CHICAGO - A study of radiology reports generated by speech recognition software at a prestigious U.S. academic medical center found that even with fully trained system users the technology was introducing significant errors in almost one out of five signed, final reports.
"We structured a study where we could look at the types of errors and frequency of errors in attending dictated reports using voice recognition software," said Dr. Ronald Dolin, who is from the department of radiology at Thomas Jefferson University Hospital in Philadelphia.
Dolin and his team retrospectively reviewed radiology reports dictated and signed by attending radiologists from February to March 2006 at Thomas Jefferson. According to Dolin, all radiology reports at the institution were generated using PowerScribe 4.7 from Dictaphone/Nuance Communications of Burlington, MA, which had been implemented for 16 months prior to the start of the study.
A total of 395 reports, consisting of five to 10 consecutive reports from each of the 41 attending radiologists, were reviewed, according to the researchers. They categorized the dictation errors into 10 subtypes, such as missing word errors, wrong word errors, extra word errors, nonsense phrase, unclear meaning phrase, or abnormal phrase with meaning intact.
"Errors were classified as significant if they altered or obscured the meaning of the sentence in which they appeared," Dolan said.
A total of 239 errors were identified in 146 of 395 reviewed reports for an overall error rate in final reports of 37%, he reported. In addition, he noted that at least one error was identified in reports from 40 of the 41 attending radiologists at Thomas Jefferson.
The researchers found that missing or extra words that did not alter the meaning of a sentence constituted 113 of the 239 errors, or 47% of the total. This type of error was found in the reports of 33, or 81%, of the attending radiologists, Dolan said.
Other common errors reported by the scientists included the wrong word, which accounted for 21% of the total errors; typographical or grammatical errors accounted for 8.8% of the total; a nonsense phrase with unknown meaning showed up in 11% of the total errors; and an error in the dictation date presented in 2.9% of the erroneous reports.
Most of the speech recognition technology errors, 83%, did not alter the meaning of the report, Dolin noted.

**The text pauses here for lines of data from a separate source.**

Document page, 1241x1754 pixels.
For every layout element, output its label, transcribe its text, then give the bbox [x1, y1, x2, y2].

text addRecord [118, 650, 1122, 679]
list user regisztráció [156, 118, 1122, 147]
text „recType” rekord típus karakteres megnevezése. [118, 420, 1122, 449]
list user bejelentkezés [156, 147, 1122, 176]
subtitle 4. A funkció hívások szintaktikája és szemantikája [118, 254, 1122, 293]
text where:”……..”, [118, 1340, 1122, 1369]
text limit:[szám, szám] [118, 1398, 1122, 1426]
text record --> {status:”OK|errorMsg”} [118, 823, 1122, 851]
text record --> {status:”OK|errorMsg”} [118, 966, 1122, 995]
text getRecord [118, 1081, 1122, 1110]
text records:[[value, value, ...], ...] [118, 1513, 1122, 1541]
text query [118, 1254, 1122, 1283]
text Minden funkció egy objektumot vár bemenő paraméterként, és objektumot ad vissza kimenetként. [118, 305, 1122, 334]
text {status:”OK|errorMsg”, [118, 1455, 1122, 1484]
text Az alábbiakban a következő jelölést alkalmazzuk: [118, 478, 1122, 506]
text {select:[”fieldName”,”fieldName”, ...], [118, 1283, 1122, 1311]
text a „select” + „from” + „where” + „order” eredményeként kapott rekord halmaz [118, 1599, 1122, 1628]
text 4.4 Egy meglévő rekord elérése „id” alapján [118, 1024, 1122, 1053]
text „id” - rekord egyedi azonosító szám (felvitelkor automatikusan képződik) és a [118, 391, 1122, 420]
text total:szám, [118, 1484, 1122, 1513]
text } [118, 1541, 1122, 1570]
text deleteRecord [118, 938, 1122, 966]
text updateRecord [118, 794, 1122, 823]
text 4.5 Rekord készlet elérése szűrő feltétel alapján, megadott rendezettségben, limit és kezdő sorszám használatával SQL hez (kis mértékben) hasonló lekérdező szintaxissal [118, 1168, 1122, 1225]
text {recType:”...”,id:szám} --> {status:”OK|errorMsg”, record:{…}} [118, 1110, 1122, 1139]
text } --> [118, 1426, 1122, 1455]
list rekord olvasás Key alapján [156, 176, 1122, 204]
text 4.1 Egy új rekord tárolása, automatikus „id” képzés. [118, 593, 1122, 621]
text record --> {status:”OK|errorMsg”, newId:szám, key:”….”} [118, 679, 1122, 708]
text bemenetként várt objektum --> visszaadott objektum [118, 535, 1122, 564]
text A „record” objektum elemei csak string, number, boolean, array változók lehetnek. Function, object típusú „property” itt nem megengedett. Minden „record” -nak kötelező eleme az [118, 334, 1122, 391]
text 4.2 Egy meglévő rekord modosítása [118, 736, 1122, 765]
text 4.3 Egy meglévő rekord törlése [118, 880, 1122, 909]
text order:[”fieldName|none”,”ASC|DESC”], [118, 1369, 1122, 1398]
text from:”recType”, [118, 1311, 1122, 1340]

However, the remaining 17% of the errors could have impacted patient care. Significant errors -- errors that could conceivably alter a patient outcome -- accounted for 40 of the 239 error total. He said that significant errors were found in 54% of the attending radiologist reports and that five radiologists had two or more significant errors.
Dolin acknowledged that he set the criteria for classification of significant errors and determined what was and was not a significant error. During a discussion of the research after the presentation, a few audience members vigorously expressed their belief that Dolin's standard for significance had not been inclusive enough.
Rather than being a condemnation of the technology, Dolin believes that his study can provide a method for quality assurance and continuing education in the vagaries of speech recognition software. A periodic audit of a relatively small number of radiology reports, such as five to 10 reports per radiologist, can identify significant voice recognition error patterns among the group and by individuals, and can assist in efforts to mitigate these problems, he said.